(EXERCISE): Using the records provided below, locate and copy each line that contains the word "keep".

------------------------------------------------

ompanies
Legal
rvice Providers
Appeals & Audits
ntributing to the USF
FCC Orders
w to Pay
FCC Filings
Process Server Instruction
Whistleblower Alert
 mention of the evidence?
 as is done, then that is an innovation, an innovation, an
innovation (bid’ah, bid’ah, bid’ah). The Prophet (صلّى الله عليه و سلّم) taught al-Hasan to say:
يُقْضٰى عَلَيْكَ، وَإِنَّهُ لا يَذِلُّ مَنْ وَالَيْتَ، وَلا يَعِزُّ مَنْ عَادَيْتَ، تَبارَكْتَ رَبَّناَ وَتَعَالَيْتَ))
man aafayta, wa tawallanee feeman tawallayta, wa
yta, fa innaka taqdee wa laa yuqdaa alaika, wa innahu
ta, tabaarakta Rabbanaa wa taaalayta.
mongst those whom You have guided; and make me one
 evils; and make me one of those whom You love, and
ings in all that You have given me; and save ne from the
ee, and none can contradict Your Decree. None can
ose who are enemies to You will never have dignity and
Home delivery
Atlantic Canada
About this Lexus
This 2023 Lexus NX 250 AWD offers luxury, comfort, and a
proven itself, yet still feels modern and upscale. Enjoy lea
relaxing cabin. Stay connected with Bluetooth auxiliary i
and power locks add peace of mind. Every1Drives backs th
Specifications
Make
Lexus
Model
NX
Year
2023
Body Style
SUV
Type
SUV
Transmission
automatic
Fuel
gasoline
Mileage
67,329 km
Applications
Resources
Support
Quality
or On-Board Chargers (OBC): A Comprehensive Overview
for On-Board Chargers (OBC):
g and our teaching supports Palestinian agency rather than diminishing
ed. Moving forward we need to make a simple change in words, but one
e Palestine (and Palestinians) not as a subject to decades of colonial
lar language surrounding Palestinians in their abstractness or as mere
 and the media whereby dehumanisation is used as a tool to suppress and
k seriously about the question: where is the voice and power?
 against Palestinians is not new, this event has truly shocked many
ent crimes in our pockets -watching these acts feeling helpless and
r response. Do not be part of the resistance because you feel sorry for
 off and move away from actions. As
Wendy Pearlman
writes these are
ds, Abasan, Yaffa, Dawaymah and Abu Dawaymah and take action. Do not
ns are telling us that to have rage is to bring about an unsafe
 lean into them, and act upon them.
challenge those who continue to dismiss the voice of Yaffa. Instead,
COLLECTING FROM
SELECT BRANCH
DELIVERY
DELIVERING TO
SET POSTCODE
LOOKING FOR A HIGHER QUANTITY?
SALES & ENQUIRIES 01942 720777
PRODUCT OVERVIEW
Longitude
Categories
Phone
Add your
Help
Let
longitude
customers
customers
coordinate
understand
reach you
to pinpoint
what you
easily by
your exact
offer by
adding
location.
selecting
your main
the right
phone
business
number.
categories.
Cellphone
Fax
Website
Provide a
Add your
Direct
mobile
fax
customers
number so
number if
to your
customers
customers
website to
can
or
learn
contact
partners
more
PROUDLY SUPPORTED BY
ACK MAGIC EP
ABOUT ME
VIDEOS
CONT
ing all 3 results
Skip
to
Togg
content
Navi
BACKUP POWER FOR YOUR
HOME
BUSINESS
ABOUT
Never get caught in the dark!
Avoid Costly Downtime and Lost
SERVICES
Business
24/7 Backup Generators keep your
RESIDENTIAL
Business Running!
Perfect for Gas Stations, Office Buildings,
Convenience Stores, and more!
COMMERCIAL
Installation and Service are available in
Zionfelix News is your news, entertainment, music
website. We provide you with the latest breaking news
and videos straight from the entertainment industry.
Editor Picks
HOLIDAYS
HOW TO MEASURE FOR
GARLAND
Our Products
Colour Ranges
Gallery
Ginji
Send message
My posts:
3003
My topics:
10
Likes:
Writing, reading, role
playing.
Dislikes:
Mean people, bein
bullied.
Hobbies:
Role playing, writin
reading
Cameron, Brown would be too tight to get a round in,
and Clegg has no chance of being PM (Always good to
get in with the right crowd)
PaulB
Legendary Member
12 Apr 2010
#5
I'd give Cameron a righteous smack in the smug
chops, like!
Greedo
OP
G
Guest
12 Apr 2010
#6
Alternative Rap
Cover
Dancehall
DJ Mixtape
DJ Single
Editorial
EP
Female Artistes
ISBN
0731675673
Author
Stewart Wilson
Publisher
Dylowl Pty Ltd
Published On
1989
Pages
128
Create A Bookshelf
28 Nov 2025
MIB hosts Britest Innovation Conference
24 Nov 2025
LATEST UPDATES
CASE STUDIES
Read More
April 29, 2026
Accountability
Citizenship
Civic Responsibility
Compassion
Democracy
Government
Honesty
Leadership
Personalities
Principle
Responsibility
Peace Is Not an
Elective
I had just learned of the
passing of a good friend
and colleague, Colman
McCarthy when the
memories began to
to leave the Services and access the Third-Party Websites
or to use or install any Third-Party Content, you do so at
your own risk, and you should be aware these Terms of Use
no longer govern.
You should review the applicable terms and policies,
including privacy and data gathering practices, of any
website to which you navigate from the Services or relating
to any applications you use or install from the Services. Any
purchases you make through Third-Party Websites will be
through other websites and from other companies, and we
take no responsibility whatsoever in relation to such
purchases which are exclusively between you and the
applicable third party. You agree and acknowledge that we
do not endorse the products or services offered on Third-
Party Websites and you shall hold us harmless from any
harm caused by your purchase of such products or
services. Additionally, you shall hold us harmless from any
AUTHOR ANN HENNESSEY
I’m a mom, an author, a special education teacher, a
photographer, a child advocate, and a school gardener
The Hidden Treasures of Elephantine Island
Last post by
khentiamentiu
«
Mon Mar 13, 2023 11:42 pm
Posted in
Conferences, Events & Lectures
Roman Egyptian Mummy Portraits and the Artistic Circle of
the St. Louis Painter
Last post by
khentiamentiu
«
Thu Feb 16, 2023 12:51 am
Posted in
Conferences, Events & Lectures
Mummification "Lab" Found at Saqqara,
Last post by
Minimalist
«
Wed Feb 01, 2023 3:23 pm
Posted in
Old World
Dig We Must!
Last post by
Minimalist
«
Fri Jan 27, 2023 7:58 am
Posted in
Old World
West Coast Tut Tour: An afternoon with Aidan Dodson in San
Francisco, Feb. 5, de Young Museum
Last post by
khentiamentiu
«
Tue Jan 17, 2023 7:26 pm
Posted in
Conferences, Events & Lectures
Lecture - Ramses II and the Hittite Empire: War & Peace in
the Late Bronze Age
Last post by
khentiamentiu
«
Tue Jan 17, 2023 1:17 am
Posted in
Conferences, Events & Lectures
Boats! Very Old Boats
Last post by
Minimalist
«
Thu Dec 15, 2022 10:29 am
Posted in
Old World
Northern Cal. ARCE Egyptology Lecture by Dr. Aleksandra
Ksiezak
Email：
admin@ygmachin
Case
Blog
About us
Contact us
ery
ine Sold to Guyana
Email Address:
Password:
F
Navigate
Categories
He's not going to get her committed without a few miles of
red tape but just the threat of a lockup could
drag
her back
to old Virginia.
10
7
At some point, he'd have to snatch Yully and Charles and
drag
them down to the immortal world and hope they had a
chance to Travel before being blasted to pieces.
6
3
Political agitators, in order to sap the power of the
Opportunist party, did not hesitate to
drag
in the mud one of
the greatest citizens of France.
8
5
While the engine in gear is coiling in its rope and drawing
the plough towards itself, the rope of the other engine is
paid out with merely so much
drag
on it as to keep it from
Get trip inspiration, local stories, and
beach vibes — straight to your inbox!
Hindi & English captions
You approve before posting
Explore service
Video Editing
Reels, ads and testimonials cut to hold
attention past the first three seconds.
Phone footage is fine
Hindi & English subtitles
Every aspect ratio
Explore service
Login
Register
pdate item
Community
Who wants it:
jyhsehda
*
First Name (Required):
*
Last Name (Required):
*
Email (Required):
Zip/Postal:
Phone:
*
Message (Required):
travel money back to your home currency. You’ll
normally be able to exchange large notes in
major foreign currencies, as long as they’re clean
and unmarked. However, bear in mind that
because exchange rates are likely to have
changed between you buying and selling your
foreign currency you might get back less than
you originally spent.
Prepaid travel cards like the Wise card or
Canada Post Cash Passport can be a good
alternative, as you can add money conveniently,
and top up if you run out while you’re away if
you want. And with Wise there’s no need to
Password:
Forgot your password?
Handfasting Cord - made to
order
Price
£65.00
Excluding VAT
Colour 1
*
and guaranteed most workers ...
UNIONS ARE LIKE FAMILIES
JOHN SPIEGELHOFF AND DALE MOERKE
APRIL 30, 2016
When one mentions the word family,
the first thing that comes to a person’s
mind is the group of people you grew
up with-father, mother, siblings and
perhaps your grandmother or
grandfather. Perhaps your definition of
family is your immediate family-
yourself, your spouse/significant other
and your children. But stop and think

------------------------------------------------

(ANSWER TO THE PROBLEM):
24/7 Backup Generators keep your
on it as to keep it from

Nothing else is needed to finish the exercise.